== Your assignment ==
Repeat exactly what runs from the line with "2: 115200 -> 141142" through the last line of the material, and keep the pictures out of it.

== Entries shown ==
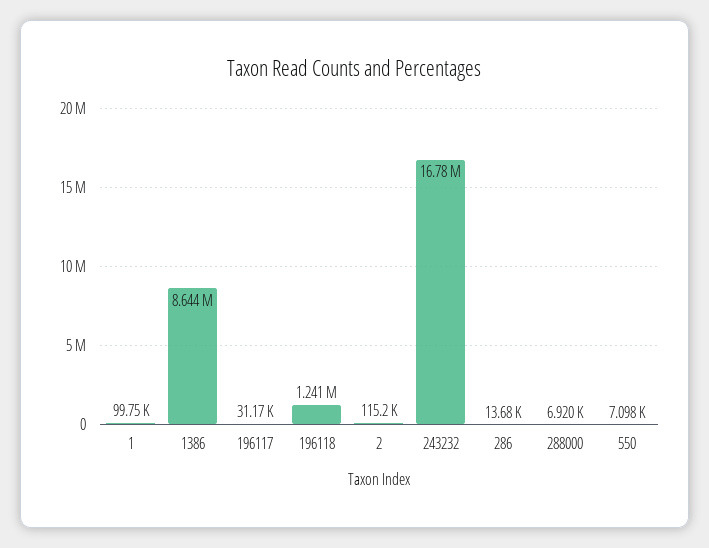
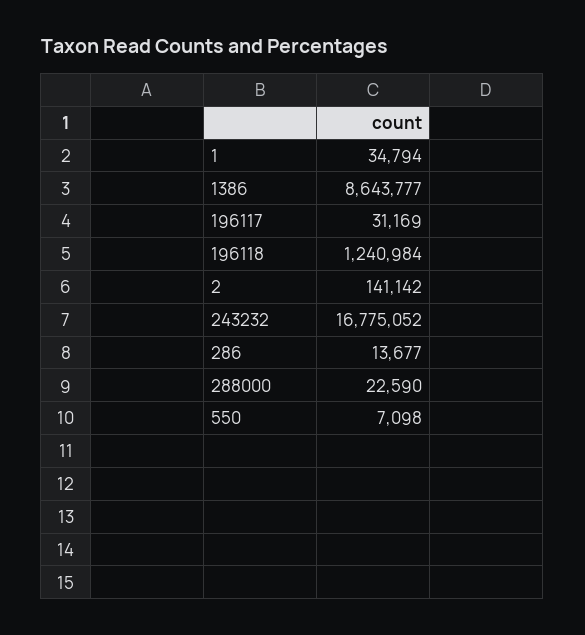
1: 99750 -> 34794
2: 115200 -> 141142
288000: 6920 -> 22590

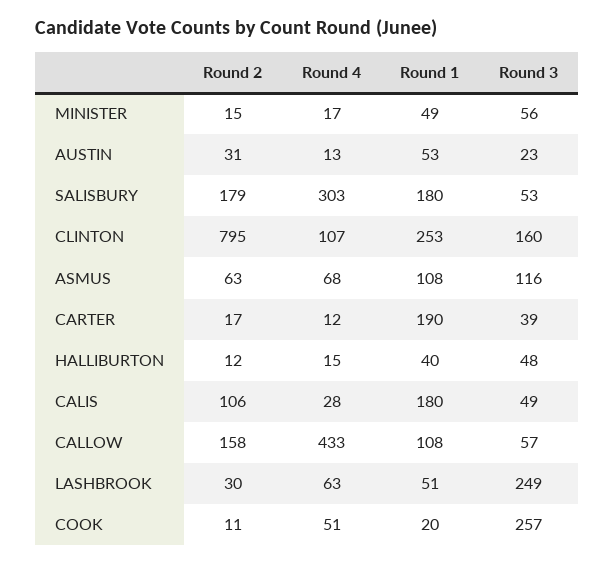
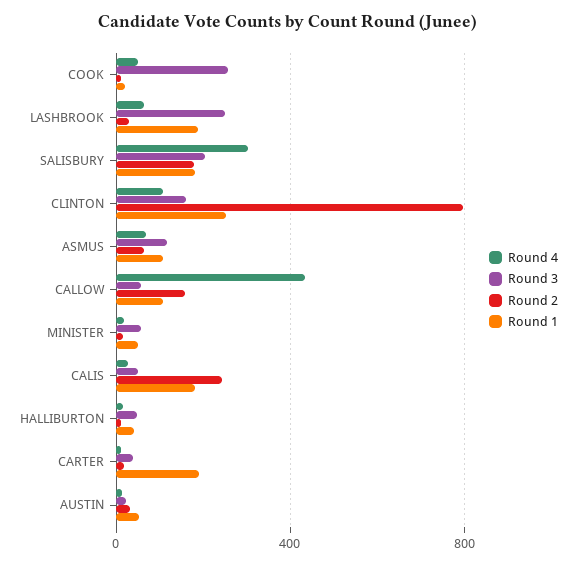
Round 3, SALISBURY: 53 -> 200
Round 2, CALIS: 106 -> 250
Round 1, LASHBROOK: 51 -> 200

== Task solution ==
2: 115200 -> 141142
288000: 6920 -> 22590

Round 3, SALISBURY: 53 -> 200
Round 2, CALIS: 106 -> 250
Round 1, LASHBROOK: 51 -> 200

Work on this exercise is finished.